■ Work item: In the records below, find the line with "<55,149,69,177> (left, top, right, bottom; pixels)" and repeat exactly every line from it through the line with "<168,131,196,181> (left, top, right, bottom; pixels)". Pictures stay out.

■ Information supplied:
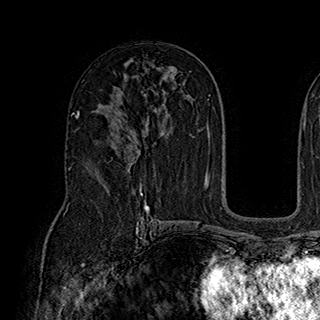
Breast MRI (dynamic contrast-enhanced), one axial slice; position 116 of 180 along the scan axis; cropped to one breast; dynamic contrast-enhanced series, time point 2 of 7 at this slice position (early post-contrast); 1.5 T; TE 2.8 ms, TR 5.4 ms; 320 × 320 image matrix. Female patient.
Annotated regions visible in this slice (semi-automatically segmented with operator editing):
- enhancing-tissue mask used for the functional tumour volume (all voxels passing the contrast-enhancement thresholds inside the analysis volume; usually the tumour): box from (x=115, y=118) to (x=141, y=165) px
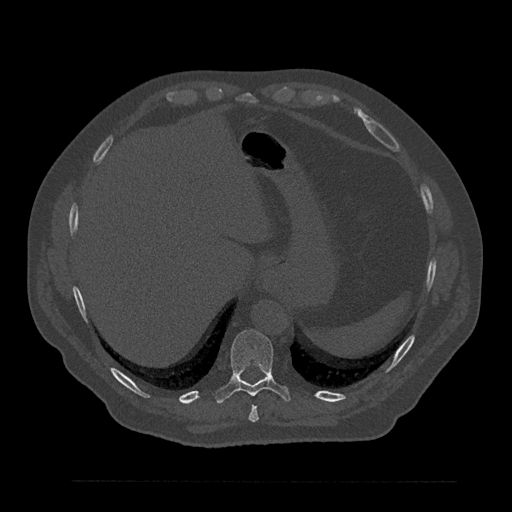
CT including the spine, one axial slice. Slice 354 of 797 in the series (ordered by position). 120 kVp. Bone window (W 1800 / L 400 HU). 512 × 512 image matrix, field of view 430 × 430 mm. Patient: male, 61 years. Case-level facts recorded for this patient, not image findings: primary cancer: prostate.
Outlined on this slice (semi-automatic segmentation, software-assisted and operator-edited):
- T10 vertebra: box from (x=215, y=329) to (x=291, y=403) px
- T9 vertebra: (x=248, y=405)–(x=259, y=422)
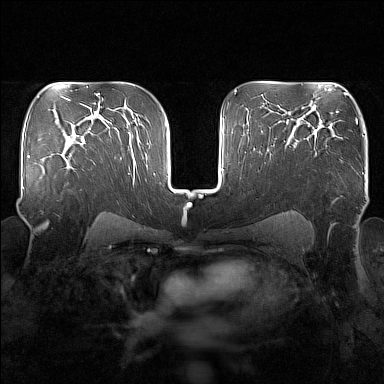
Breast MRI (dynamic contrast-enhanced), one axial slice. Slice 107 of 160 in the series (ordered by position). Dynamic contrast-enhanced series, time point 2 of 7 at this slice position (early post-contrast). 1.5 T. TE 1.8 ms, TR 5 ms. 384 × 384 image matrix, field of view 340 × 340 mm. Female patient.
Outlined on this slice (semi-automatic segmentation, software-assisted and operator-edited):
- enhancing-tissue mask used for the functional tumour volume (all voxels passing the contrast-enhancement thresholds inside the analysis volume; usually the tumour): bounding box <55,149,69,177> (left, top, right, bottom; pixels)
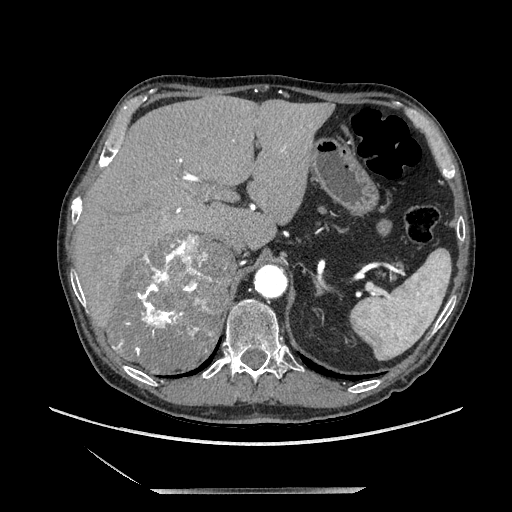
Contrast-enhanced abdominal CT, one axial slice. Position 151 of 243 along the scan axis. Soft-tissue window (W 400 / L 40 HU). 512 × 512 image matrix, field of view 420 × 420 mm. Male patient. From the clinical record (not read from this slice): diagnosis: adrenocortical carcinoma; tumour side: right adrenal; tumour size at pathology: 16 cm.
Structures marked on this image (semi-automatic segmentation, software-assisted and operator-edited):
- mass: bounding box (x1, y1, x2, y2) in pixels: (110, 236, 235, 373)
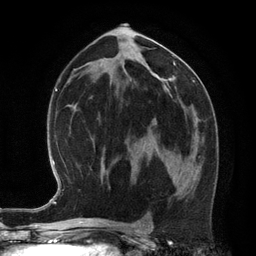
Breast MRI (dynamic contrast-enhanced), one axial slice. Cropped to one breast. Dynamic contrast-enhanced series, time point 2 of 6 at this slice position (early post-contrast). 3 T. TE 2.8 ms, TR 6.9 ms. 1.2 mm slice thickness. 256 × 256 image matrix. Female patient.
Annotated regions visible in this slice (semi-automatically segmented with operator editing):
- enhancing-tissue mask used for the functional tumour volume (all voxels passing the contrast-enhancement thresholds inside the analysis volume; usually the tumour): bounding box <168,131,196,181> (left, top, right, bottom; pixels)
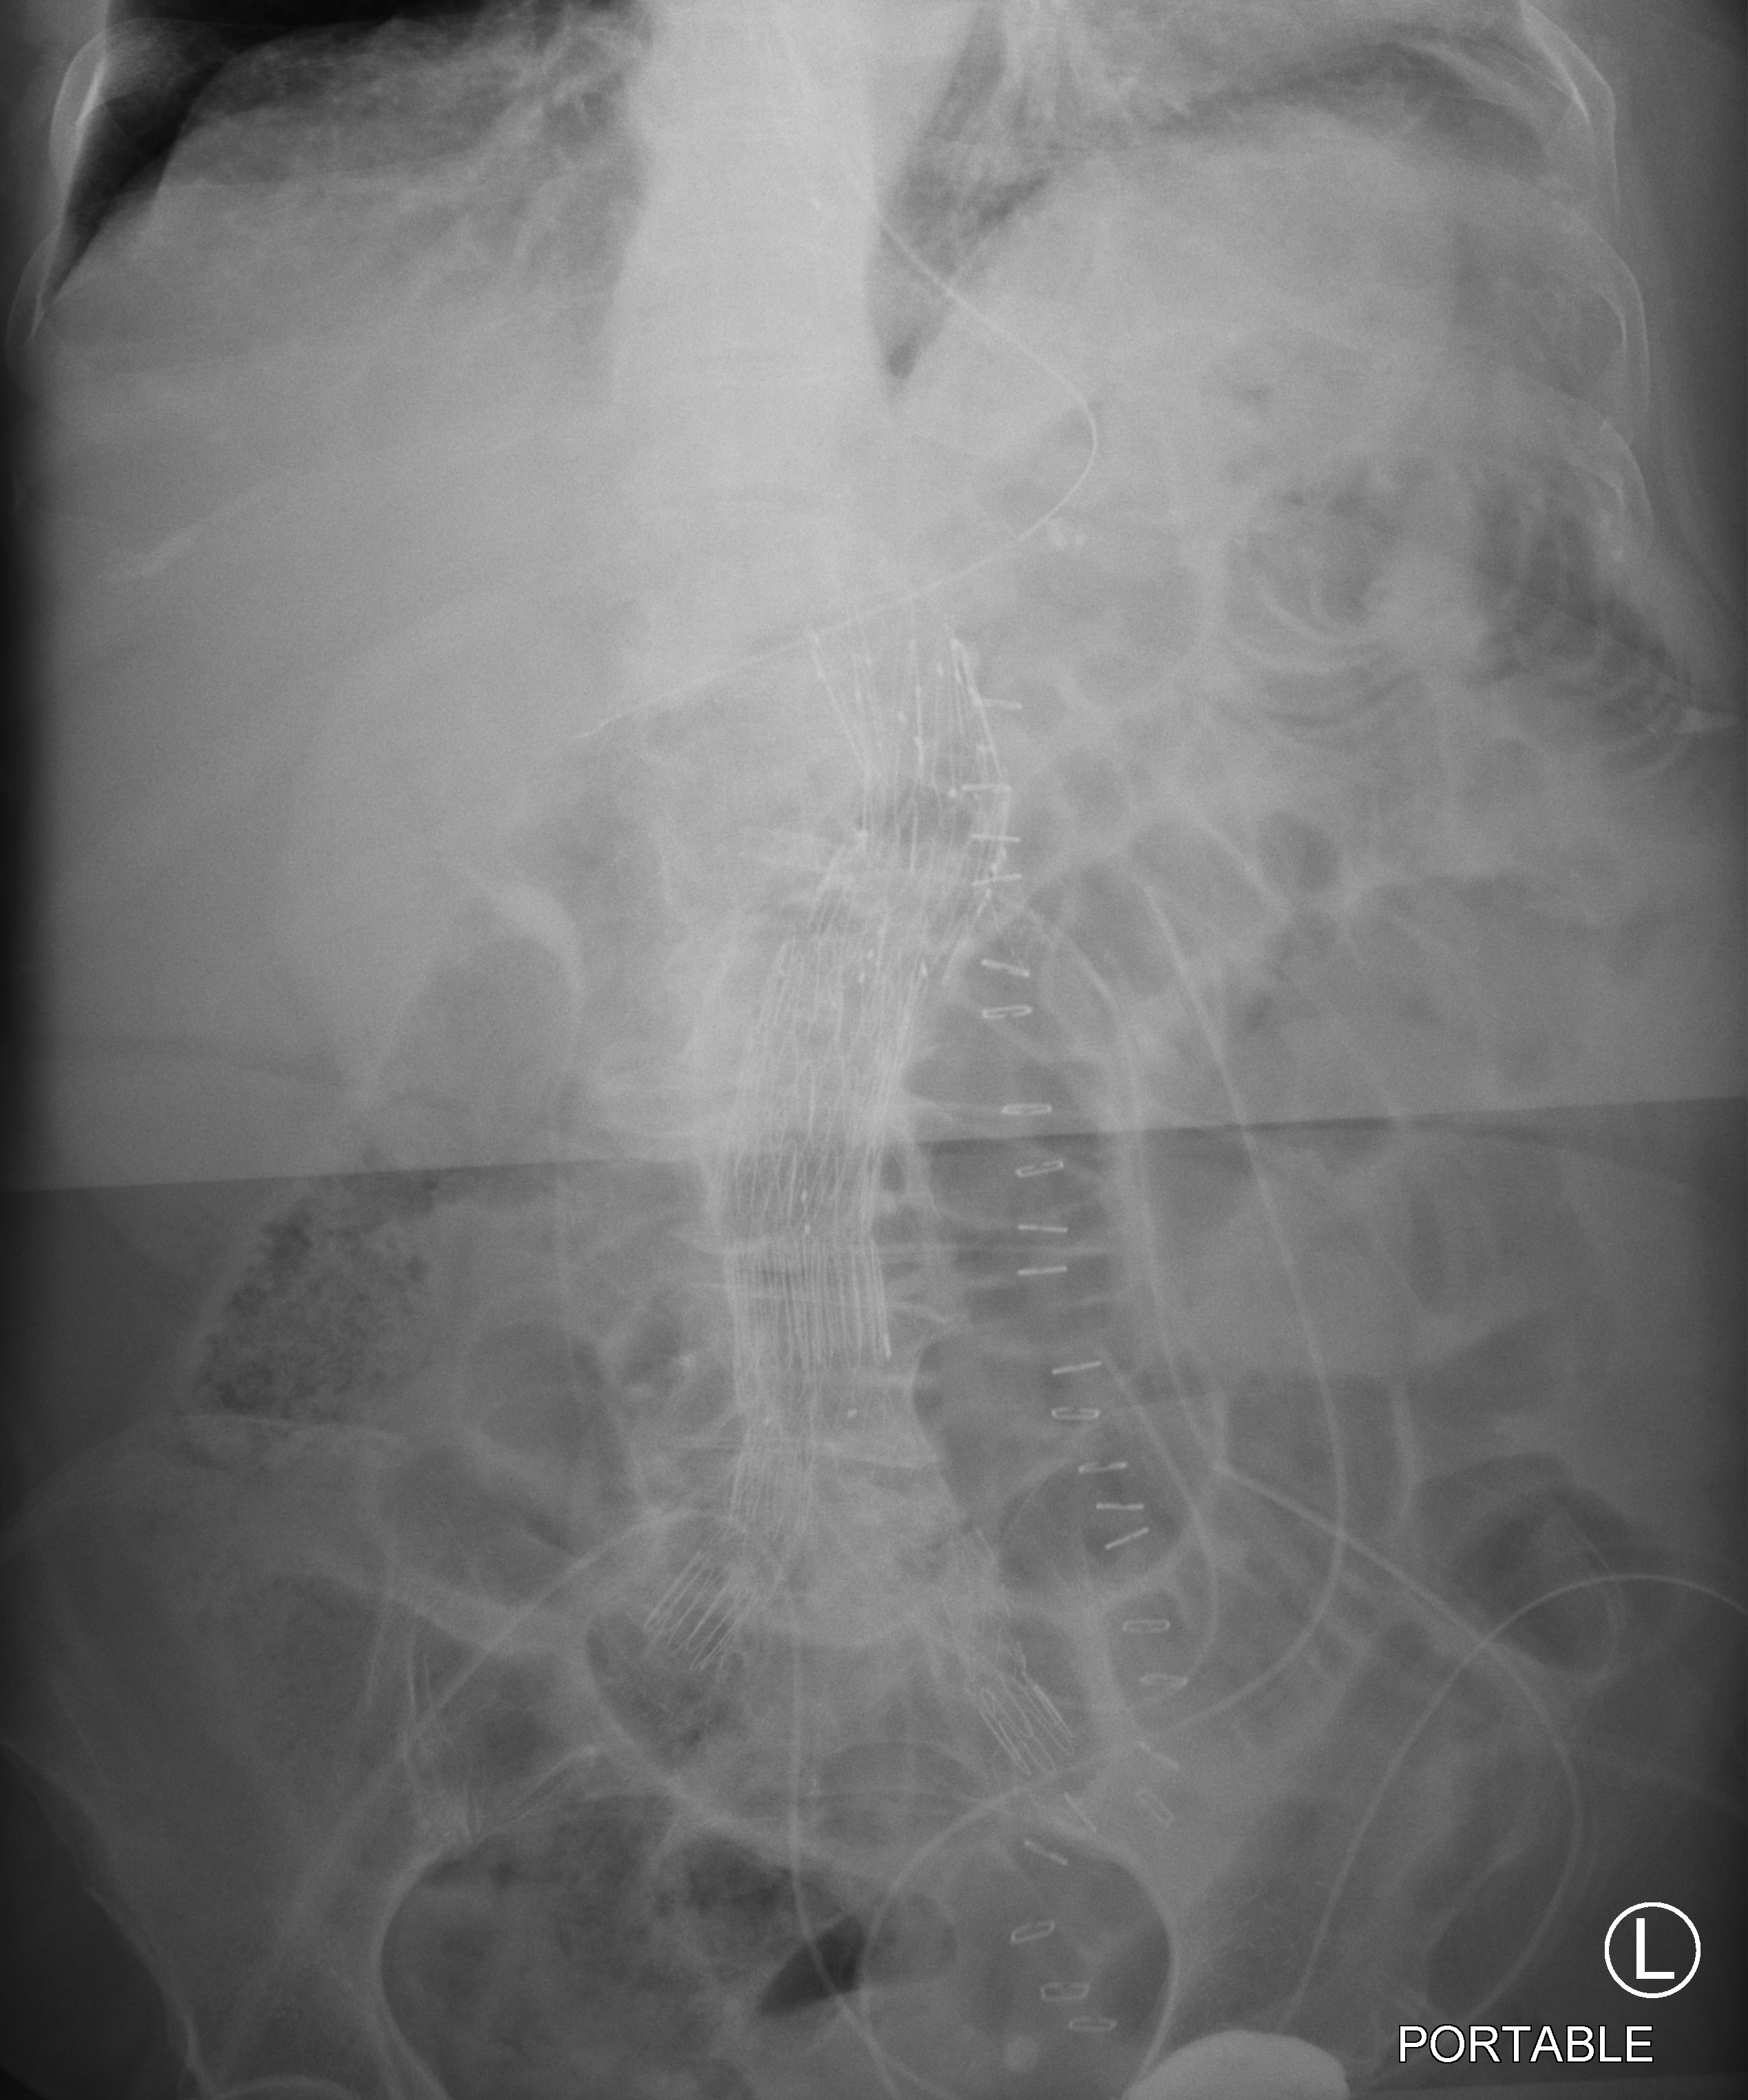
Portable abdomen radiograph; anteroposterior (AP) projection. Patient hospitalised with COVID-19; female, aged 60–74 years.
Admission-level facts for this patient (not findings on this image; timing relative to this image not recorded):
- mechanically ventilated during this hospital stay: no
- admitted to intensive care during this hospital stay: yes
- length of hospital stay: 9 days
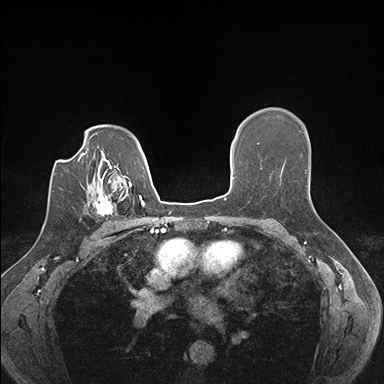
Breast MRI (dynamic contrast-enhanced), one axial slice. Position 113 of 176 along the scan axis. Dynamic contrast-enhanced series, time point 2 of 7 at this slice position (early post-contrast). 1.5 T. TE 1.5 ms, TR 4.1 ms. 1.1 mm slice thickness. 384 × 384 image matrix, field of view 320 × 320 mm. Female patient.
Outlined on this slice (semi-automatically segmented with operator editing):
- enhancing-tissue mask used for the functional tumour volume (all voxels passing the contrast-enhancement thresholds inside the analysis volume; usually the tumour): bounding box (x1, y1, x2, y2) in pixels: (94, 186, 129, 223)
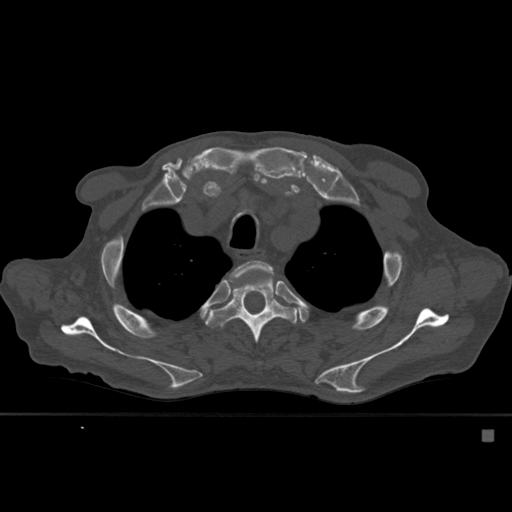
CT including the spine, one axial slice. Position 420 of 527 along the scan axis. Bone window (W 1800 / L 400 HU). 1.5 mm slice thickness. 512 × 512 image matrix, field of view 373 × 373 mm. Male patient, age 78 years. From the clinical record (not read from this slice): primary cancer: prostate.
Outlined on this slice (semi-automatically segmented with operator editing):
- T3 vertebra: bounding box <229,260,277,289> (left, top, right, bottom; pixels)
- T4 vertebra: <204,273,298,366>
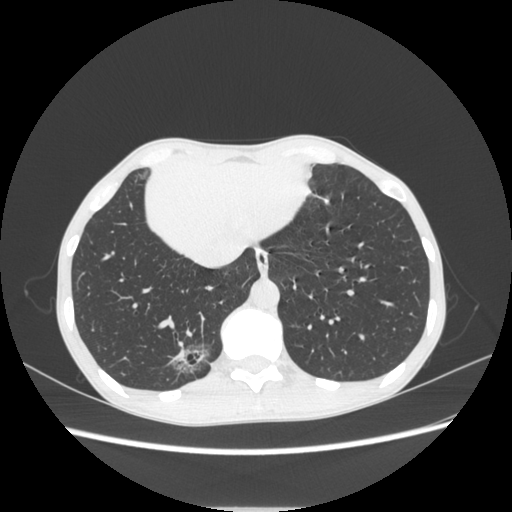
Chest CT, one axial slice; position 71 of 272 along the scan axis; reconstruction kernel STANDARD; lung window (W 1500 / L -600 HU); 512 × 512 image matrix, field of view 350 × 350 mm. Patient: female, 51 years. From the clinical record (not read from this slice): clinical TNM (as recorded): T1c N0 M0; histopathological grade: G2-3.
Annotated regions visible in this slice (rectangle marked by the reading radiologist):
- lung tumour (recorded histology: adenocarcinoma): bounding box <160,335,215,386> (left, top, right, bottom; pixels)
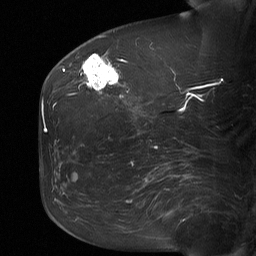
Breast MRI (dynamic contrast-enhanced), one sagittal slice. Position 24 of 64 along the scan axis. Dynamic contrast-enhanced study with each time point stored as its own series, time point 2 of 3 at this slice position (early post-contrast, ordered by acquisition time). 1.5 T. TE 4.8 ms, TR 27 ms. 256 × 256 image matrix, field of view 200 × 200 mm. Patient: female, 60 years. From the clinical record (not read from this slice): setting: breast cancer imaged before/during neoadjuvant chemotherapy; receptor status: HR-positive, HER2-negative.
Annotated regions visible in this slice (semi-automatic segmentation, software-assisted and operator-edited):
- analysis volume of interest (the breast-tissue region the enhancement analysis was run in; not a lesion): bounding box (x1, y1, x2, y2) in pixels: (79, 51, 122, 98)
- tumour enhancement mask (voxels above the 90 % enhancement threshold inside the analysis volume of interest): (83, 54, 119, 90)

■ Exercise result:
- enhancing-tissue mask used for the functional tumour volume (all voxels passing the contrast-enhancement thresholds inside the analysis volume; usually the tumour): bounding box <55,149,69,177> (left, top, right, bottom; pixels)
Contrast-enhanced abdominal CT, one axial slice. Position 151 of 243 along the scan axis. Soft-tissue window (W 400 / L 40 HU). 512 × 512 image matrix, field of view 420 × 420 mm. Male patient. From the clinical record (not read from this slice): diagnosis: adrenocortical carcinoma; tumour side: right adrenal; tumour size at pathology: 16 cm.
Structures marked on this image (semi-automatic segmentation, software-assisted and operator-edited):
- mass: bounding box (x1, y1, x2, y2) in pixels: (110, 236, 235, 373)
Breast MRI (dynamic contrast-enhanced), one axial slice. Cropped to one breast. Dynamic contrast-enhanced series, time point 2 of 6 at this slice position (early post-contrast). 3 T. TE 2.8 ms, TR 6.9 ms. 1.2 mm slice thickness. 256 × 256 image matrix. Female patient.
Annotated regions visible in this slice (semi-automatically segmented with operator editing):
- enhancing-tissue mask used for the functional tumour volume (all voxels passing the contrast-enhancement thresholds inside the analysis volume; usually the tumour): bounding box <168,131,196,181> (left, top, right, bottom; pixels)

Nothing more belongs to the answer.